Editoriaux - Société - 16 novembre 2019

Comme quoi il ne faut jamais désespérer…

Il ne faut jamais désespérer. Même si, il y a des jours, il y a de quoi. Prenez la liberté d’expression. Un truc qui semble attaqué par les deux bouts. D’un côté, subtilement, par la loi. Un arsenal légal qui oblige celui qui veut se lancer dans la grande aventure de l’expression publique de son opinion à se flanc-garder solidement afin d’éviter du mieux possible les embuscades. D’un autre côté, plus grossièrement et violemment, par une armée d’activistes plus ou moins cagoulés, prêts au coup de poing.

Ce pauvre François Hollande en a été la victime à Lille. Interdit de conférence comme un vulgaire réactionnaire, des exemplaires de son dernier livre détruits : 450, soit, peut-être, la moitié de ce qu’il a vendu. « Une destruction méthodique des livres », rapportait 20 Minutes. Pas de quoi sourire dans le pays qui se targue d’être celui de la liberté d’expression et, accessoirement, de la littérature. Certes, un bien grand mot, peut-être, pour le pensum de l’ancien Président. Ce qui pourrait, en revanche, prêter à sourire, c’est le titre du chef-d’œuvre : Réponse à la crise démocratique. D’autant plus sourire quand on se donne la peine de réécouter François Hollande venu faire la promotion de son essai (on va dire comme ça) chez Apolline de Malherbe, il y a deux semaines de cela, sur BFM TV.

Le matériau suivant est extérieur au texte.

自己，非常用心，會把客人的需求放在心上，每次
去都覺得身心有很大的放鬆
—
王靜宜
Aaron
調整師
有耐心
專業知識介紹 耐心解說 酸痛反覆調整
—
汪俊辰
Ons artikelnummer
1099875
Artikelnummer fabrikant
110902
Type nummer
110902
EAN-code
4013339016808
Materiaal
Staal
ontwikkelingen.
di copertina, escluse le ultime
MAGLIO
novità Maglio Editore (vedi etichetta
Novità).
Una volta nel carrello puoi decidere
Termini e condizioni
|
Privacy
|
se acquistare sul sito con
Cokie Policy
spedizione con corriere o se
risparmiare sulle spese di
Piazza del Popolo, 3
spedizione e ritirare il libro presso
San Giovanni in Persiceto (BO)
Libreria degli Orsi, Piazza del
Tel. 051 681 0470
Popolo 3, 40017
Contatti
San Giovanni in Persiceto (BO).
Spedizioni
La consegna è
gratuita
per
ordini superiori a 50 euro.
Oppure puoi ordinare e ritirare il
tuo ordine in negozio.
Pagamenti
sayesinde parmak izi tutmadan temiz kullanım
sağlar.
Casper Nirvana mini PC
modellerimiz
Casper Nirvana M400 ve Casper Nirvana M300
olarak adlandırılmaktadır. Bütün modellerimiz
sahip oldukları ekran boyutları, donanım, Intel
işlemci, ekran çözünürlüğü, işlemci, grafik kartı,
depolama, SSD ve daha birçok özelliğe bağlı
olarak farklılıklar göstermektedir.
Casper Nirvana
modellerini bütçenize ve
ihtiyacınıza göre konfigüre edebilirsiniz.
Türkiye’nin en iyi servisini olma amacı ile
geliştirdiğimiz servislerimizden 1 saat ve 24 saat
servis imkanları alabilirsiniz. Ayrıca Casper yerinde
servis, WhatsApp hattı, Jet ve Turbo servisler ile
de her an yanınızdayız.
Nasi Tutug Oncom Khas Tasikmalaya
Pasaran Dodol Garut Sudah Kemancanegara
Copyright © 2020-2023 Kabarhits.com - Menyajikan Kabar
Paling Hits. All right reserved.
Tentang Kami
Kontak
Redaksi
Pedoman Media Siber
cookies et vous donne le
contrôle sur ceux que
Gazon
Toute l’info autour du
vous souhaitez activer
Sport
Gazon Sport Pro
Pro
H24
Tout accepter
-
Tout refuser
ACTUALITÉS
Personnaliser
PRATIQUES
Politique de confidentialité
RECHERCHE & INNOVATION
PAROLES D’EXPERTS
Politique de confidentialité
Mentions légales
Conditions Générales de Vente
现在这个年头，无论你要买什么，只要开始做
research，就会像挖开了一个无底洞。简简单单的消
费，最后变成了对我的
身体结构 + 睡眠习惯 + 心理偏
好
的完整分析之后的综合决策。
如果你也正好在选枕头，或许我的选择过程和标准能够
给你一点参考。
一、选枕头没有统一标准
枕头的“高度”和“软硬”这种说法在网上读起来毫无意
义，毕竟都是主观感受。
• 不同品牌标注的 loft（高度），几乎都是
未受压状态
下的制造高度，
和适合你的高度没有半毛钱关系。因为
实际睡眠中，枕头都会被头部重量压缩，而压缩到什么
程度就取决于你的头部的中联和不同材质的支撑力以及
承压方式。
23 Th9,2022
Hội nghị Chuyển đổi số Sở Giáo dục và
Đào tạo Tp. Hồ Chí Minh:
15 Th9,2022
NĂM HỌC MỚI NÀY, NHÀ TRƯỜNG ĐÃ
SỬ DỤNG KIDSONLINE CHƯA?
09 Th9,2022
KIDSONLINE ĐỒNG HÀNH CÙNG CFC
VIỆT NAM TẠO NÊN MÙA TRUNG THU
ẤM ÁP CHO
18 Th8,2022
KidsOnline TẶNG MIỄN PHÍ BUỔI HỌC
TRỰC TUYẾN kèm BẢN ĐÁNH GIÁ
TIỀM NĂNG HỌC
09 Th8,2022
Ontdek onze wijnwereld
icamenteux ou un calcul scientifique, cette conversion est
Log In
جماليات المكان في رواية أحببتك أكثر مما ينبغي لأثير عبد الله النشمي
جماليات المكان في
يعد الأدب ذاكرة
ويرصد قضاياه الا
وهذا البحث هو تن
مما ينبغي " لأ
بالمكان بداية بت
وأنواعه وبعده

On résume, histoire de vous économiser l’achat du bouquin. Il y a une crise de la représentation dans ce pays ? Oui. On fait quoi, alors, on passe à la proportionnelle ? Ah non, cela risquerait de faire gagner le Rassemblement national. Et puis, regardez, partout où il y a la proportionnelle, ça marche pas. Soit, en gros, la plupart des pays de l’Union européenne qui, c’est bien connu, vivent le chaos. Mais nous nous éloignons du sujet.

Donc, en réponse à cette réponse à la crise démocratique, une bande d’étudiants s’est offert, très démocratiquement, un petit monôme. N’ont sans doute pas osé le feu. Raisons de sécurité, peut-être. Ou bien la peur d’être assimilés aux « pires heures de notre Histoire». Allez savoir. Des livres qui étaient la propriété, non pas de Hollande, mais d’une libraire qui, malheureusement, devra se débrouiller avec ça. Bref, c’est ainsi en France, de nos jours. Donc, de quoi désespérer, disais-je.

Eh bien non. « L’espérance doit-elle disparaître ? La défaite [de l’esprit et de l’intelligence] est-elle définitive ? Non ! » (Pardon pour le détournement de citation).

La preuve ? Vendredi soir, pas à Lille, mais à Aix-en-Provence, dans une enceinte universitaire ou, pour être plus précis, dans un amphithéâtre de Sciences Po Aix, un homme politique de premier plan a pu s’exprimer devant une salle comble, en toute quiétude, sans être importuné. Apparemment, pas le moindre incident. Un twittos clame même son enthousiasme : « Nous sommes ravis que cette première conférence organisé [sic] par @AixpressionD soit une réussite. » Liberté d’Aixpression ? Association de débats politiques et d’actualité de Sciences Po Aix. Le thème de la conférence ? « L’ère du peuple et les révolutions citoyennes. » Comme François Hollande, le brillant orateur en a profité pour refourguer l’un de ses bouquins, un rossignol datant de 2014 – il faut bien vivre et payer les frais généraux. Le titre de l’ouvrage en appui de ladite conférence ? L’Ère du peuple. Le nom du conférencier ? Jean-Luc Mélenchon.

Comme quoi il ne faut jamais désespérer.